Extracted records

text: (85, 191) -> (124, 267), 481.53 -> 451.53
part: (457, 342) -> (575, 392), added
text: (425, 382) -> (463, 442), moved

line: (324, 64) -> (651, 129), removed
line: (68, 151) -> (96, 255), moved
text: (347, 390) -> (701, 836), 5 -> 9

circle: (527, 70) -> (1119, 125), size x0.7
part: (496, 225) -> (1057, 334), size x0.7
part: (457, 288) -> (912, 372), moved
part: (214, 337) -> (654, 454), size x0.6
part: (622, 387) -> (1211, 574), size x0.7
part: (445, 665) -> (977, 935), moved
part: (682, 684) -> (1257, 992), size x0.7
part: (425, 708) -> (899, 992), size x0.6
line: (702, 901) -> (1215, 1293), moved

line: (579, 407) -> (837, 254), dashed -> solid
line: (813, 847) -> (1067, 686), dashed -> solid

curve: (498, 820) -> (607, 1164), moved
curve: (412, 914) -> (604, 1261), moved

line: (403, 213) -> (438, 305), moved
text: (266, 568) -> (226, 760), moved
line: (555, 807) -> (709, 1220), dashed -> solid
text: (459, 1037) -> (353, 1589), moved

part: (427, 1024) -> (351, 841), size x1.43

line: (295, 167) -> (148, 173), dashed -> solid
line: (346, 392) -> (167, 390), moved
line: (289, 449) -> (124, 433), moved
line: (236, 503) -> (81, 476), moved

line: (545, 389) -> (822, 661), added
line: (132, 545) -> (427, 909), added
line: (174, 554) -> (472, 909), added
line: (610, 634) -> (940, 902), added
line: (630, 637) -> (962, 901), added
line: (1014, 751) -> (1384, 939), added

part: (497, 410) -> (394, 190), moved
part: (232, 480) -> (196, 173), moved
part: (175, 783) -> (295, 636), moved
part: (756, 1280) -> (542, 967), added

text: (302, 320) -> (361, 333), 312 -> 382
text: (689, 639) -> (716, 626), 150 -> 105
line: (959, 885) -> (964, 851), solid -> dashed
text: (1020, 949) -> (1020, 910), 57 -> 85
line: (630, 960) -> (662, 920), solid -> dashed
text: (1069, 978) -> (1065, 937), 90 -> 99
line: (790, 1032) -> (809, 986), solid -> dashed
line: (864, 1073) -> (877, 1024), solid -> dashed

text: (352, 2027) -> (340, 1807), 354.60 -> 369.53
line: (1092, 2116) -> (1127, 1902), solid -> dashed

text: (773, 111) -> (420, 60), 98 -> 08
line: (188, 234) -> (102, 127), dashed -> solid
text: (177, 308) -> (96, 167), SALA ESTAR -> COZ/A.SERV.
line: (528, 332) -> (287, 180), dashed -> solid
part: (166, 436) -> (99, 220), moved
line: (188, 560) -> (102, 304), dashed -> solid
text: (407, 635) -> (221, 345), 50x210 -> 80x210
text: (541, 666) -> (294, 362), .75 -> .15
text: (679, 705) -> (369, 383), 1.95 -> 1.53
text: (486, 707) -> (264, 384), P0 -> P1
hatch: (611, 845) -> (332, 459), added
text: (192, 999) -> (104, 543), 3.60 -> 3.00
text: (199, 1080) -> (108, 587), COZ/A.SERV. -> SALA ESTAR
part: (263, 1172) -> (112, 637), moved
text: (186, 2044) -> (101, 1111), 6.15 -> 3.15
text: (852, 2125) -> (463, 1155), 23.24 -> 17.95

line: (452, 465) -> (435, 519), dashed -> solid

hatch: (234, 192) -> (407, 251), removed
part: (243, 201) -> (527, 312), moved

▶ [TASK OBJECTIVE] Produce an exact copy of all the records.

▶ [ANSWER TO THIS PROBLEM]
text: (85, 191) -> (124, 267), 481.53 -> 451.53
part: (457, 342) -> (575, 392), added
text: (425, 382) -> (463, 442), moved

line: (324, 64) -> (651, 129), removed
line: (68, 151) -> (96, 255), moved
text: (347, 390) -> (701, 836), 5 -> 9

circle: (527, 70) -> (1119, 125), size x0.7
part: (496, 225) -> (1057, 334), size x0.7
part: (457, 288) -> (912, 372), moved
part: (214, 337) -> (654, 454), size x0.6
part: (622, 387) -> (1211, 574), size x0.7
part: (445, 665) -> (977, 935), moved
part: (682, 684) -> (1257, 992), size x0.7
part: (425, 708) -> (899, 992), size x0.6
line: (702, 901) -> (1215, 1293), moved

line: (579, 407) -> (837, 254), dashed -> solid
line: (813, 847) -> (1067, 686), dashed -> solid

curve: (498, 820) -> (607, 1164), moved
curve: (412, 914) -> (604, 1261), moved

line: (403, 213) -> (438, 305), moved
text: (266, 568) -> (226, 760), moved
line: (555, 807) -> (709, 1220), dashed -> solid
text: (459, 1037) -> (353, 1589), moved

part: (427, 1024) -> (351, 841), size x1.43

line: (295, 167) -> (148, 173), dashed -> solid
line: (346, 392) -> (167, 390), moved
line: (289, 449) -> (124, 433), moved
line: (236, 503) -> (81, 476), moved

line: (545, 389) -> (822, 661), added
line: (132, 545) -> (427, 909), added
line: (174, 554) -> (472, 909), added
line: (610, 634) -> (940, 902), added
line: (630, 637) -> (962, 901), added
line: (1014, 751) -> (1384, 939), added

part: (497, 410) -> (394, 190), moved
part: (232, 480) -> (196, 173), moved
part: (175, 783) -> (295, 636), moved
part: (756, 1280) -> (542, 967), added

text: (302, 320) -> (361, 333), 312 -> 382
text: (689, 639) -> (716, 626), 150 -> 105
line: (959, 885) -> (964, 851), solid -> dashed
text: (1020, 949) -> (1020, 910), 57 -> 85
line: (630, 960) -> (662, 920), solid -> dashed
text: (1069, 978) -> (1065, 937), 90 -> 99
line: (790, 1032) -> (809, 986), solid -> dashed
line: (864, 1073) -> (877, 1024), solid -> dashed

text: (352, 2027) -> (340, 1807), 354.60 -> 369.53
line: (1092, 2116) -> (1127, 1902), solid -> dashed

text: (773, 111) -> (420, 60), 98 -> 08
line: (188, 234) -> (102, 127), dashed -> solid
text: (177, 308) -> (96, 167), SALA ESTAR -> COZ/A.SERV.
line: (528, 332) -> (287, 180), dashed -> solid
part: (166, 436) -> (99, 220), moved
line: (188, 560) -> (102, 304), dashed -> solid
text: (407, 635) -> (221, 345), 50x210 -> 80x210
text: (541, 666) -> (294, 362), .75 -> .15
text: (679, 705) -> (369, 383), 1.95 -> 1.53
text: (486, 707) -> (264, 384), P0 -> P1
hatch: (611, 845) -> (332, 459), added
text: (192, 999) -> (104, 543), 3.60 -> 3.00
text: (199, 1080) -> (108, 587), COZ/A.SERV. -> SALA ESTAR
part: (263, 1172) -> (112, 637), moved
text: (186, 2044) -> (101, 1111), 6.15 -> 3.15
text: (852, 2125) -> (463, 1155), 23.24 -> 17.95

line: (452, 465) -> (435, 519), dashed -> solid

hatch: (234, 192) -> (407, 251), removed
part: (243, 201) -> (527, 312), moved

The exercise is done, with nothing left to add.